**ATTIVITÀ DA SVOLGERE**
1. Rispondi a queste domande sull'intervista relativa al distanziamento a bordo dei voli:
(a) Per quanti mesi di liquidità dichiara di essere coperta la compagnia?
(b) Quanta cassa brucia la compagnia ogni mese?
(c) Quanti posti si potevano vendere sugli Embraer da 120 posti con il distanziamento?
2. Riprendi l'intervista sul distanziamento a bordo dei voli, proseguendo subito dopo l'ultima domanda riportata.

**BRANO DA ESAMINARE**
------------------------------------------------------------------------
Come siete messi ora?
«Molto meglio: abbiamo almeno sei mesi di liquidità».

Quanto bruciate di cassa?
«Circa 5 milioni di euro al mese».

In Italia c’è anche il tema del distanziamento a bordo di un metro tra i passeggeri.
«È stata una criticità ulteriore: sui nostri Embraer da 120 posti potevamo venderne la metà, cioè 60».

Con che tassi di riempimento?
«30-40 passeggeri per volo».

Poca domanda: il distanziamento non sembra sia stato un ostacolo per voi...
«In realtà alcuni giorni avevamo molti più viaggiatori, ma non potevamo vendere i posti. Il distanziamento è un problema per il settore, speriamo si arrivi a una soluzione non così penalizzante anche in Italia».

Non le piace questa misura?
------------------------------------------------------------------------
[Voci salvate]
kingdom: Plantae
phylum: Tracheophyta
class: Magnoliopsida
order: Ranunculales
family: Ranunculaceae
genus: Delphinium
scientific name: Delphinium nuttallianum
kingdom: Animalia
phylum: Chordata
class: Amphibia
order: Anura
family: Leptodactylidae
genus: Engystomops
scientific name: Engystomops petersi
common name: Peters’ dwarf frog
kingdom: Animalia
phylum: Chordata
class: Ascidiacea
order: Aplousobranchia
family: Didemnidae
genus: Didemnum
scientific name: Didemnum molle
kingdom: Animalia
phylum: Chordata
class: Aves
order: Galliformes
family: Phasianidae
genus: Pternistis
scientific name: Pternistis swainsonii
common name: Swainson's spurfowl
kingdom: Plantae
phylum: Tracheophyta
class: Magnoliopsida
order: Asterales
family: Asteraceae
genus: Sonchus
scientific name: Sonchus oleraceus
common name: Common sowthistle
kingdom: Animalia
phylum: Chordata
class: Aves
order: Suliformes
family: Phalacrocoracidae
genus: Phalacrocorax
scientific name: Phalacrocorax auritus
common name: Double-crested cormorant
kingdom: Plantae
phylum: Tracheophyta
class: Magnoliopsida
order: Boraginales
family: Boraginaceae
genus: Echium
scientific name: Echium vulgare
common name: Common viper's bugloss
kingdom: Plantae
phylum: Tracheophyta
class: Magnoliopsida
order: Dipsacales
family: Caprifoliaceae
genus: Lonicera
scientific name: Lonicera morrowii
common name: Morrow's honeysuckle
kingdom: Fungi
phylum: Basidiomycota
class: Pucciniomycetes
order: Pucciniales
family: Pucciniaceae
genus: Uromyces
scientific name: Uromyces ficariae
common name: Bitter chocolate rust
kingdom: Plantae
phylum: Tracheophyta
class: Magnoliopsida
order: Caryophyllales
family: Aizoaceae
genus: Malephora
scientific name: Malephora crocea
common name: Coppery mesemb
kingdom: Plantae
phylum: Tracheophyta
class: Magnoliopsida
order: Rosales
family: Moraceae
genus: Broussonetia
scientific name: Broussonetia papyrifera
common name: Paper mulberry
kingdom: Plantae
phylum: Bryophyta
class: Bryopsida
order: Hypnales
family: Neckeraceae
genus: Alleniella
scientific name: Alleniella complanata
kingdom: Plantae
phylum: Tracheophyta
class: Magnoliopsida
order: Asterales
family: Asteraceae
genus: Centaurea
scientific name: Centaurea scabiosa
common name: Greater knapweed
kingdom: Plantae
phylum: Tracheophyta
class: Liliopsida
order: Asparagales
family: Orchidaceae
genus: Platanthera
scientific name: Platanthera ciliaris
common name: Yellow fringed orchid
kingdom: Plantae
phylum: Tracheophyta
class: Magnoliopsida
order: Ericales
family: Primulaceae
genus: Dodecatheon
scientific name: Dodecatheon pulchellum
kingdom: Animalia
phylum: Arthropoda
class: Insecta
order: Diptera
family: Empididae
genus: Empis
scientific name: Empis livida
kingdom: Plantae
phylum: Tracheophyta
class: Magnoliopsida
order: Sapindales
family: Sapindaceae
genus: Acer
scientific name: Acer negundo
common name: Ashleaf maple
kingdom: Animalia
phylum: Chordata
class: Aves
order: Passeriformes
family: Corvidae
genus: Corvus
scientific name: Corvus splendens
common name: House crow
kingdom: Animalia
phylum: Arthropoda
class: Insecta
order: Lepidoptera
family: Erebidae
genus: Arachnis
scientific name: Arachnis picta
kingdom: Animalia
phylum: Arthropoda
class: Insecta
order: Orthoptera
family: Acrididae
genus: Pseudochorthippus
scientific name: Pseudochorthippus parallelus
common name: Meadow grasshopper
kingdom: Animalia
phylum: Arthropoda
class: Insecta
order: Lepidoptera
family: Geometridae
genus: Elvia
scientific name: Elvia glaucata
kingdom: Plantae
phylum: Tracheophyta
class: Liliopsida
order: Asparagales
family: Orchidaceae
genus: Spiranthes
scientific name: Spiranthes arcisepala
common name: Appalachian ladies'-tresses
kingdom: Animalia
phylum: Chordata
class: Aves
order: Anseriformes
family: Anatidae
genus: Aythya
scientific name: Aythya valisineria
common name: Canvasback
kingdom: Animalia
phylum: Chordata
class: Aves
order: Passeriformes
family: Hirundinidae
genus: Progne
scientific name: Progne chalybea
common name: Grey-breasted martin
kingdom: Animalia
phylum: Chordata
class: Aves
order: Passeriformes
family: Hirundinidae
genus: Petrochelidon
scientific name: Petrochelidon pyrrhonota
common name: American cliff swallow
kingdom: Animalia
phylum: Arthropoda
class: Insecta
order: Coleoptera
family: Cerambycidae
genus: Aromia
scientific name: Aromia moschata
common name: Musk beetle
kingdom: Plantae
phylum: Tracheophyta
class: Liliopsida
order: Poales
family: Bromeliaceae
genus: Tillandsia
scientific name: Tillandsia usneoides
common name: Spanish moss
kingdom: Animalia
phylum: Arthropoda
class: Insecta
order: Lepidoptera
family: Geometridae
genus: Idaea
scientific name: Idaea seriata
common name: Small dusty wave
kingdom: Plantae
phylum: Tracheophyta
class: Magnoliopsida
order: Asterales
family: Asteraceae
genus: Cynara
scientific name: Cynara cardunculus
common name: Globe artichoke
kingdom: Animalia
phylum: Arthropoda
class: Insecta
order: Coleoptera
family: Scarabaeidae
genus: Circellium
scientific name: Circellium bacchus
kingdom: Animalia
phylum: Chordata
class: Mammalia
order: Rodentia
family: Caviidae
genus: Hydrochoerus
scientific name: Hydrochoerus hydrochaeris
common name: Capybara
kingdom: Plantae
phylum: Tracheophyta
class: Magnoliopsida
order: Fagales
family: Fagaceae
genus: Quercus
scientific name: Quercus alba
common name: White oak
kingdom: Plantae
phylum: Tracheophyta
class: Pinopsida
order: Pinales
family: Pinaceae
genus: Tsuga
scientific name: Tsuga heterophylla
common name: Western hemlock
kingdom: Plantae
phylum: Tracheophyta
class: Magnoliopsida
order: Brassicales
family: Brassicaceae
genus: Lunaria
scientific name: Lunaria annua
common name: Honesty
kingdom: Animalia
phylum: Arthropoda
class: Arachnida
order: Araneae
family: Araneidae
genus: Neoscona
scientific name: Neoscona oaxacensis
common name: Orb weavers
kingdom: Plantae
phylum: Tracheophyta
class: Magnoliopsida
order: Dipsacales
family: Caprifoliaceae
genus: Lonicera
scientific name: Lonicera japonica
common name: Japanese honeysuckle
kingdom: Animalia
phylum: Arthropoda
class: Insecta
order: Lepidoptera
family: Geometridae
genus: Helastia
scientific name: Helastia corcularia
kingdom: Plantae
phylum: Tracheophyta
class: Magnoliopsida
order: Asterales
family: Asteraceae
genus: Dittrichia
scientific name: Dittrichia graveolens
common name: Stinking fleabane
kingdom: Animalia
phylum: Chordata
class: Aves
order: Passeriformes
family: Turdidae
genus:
------------------------------------------------------------------------
**RISPOSTE ALLE ATTIVITÀ**
1.
(a) Almeno sei mesi.
(b) Circa 5 milioni di euro al mese.
(c) La metà, cioè 60.

2.
«All’inizio secondo me aveva senso, ma adesso che si va verso la riapertura mi auguro che dalla metà di giugno ci sia un accordo a livello europeo. Servono misure alternative meno penalizzanti».

L’ad di Air Dolomiti: «I fondi pubblici servono a farci ripartire. Alitalia? Ha un’occasione unica»

Il governo ha stanziato 130 milioni di euro per i vettori italiani: voi, Neos e Blue Panorama.
«Confermo. È una mossa che sicuramente ci aiuta a risarcire parte dei danni subiti a causa del coronavirus. Ma dobbiamo capire ancora i dettagli. Aggiungo anche che per noi vettori questi 130 milioni ci danno ulteriore responsabilità e ci spronano a investire al meglio questi soldi».

Quanto andrà a ciascuna compagnia?
«Non lo sappiamo ancora. Credo che saranno divisi sulla base del principio del danno subito: chi aveva più ricavi dovrebbe ricevere di più».

Lo Stato intende sborsare 3 miliardi per Alitalia. Che ne pensa?
«La situazione di Alitalia non è paragonabile a quella degli altri vettori italiani. La compagnia ora ha un’opportunità storica in un momento unico: tutte le aviolinee devono iniziare da zero».

Quindi si parte tutti dallo stesso punto?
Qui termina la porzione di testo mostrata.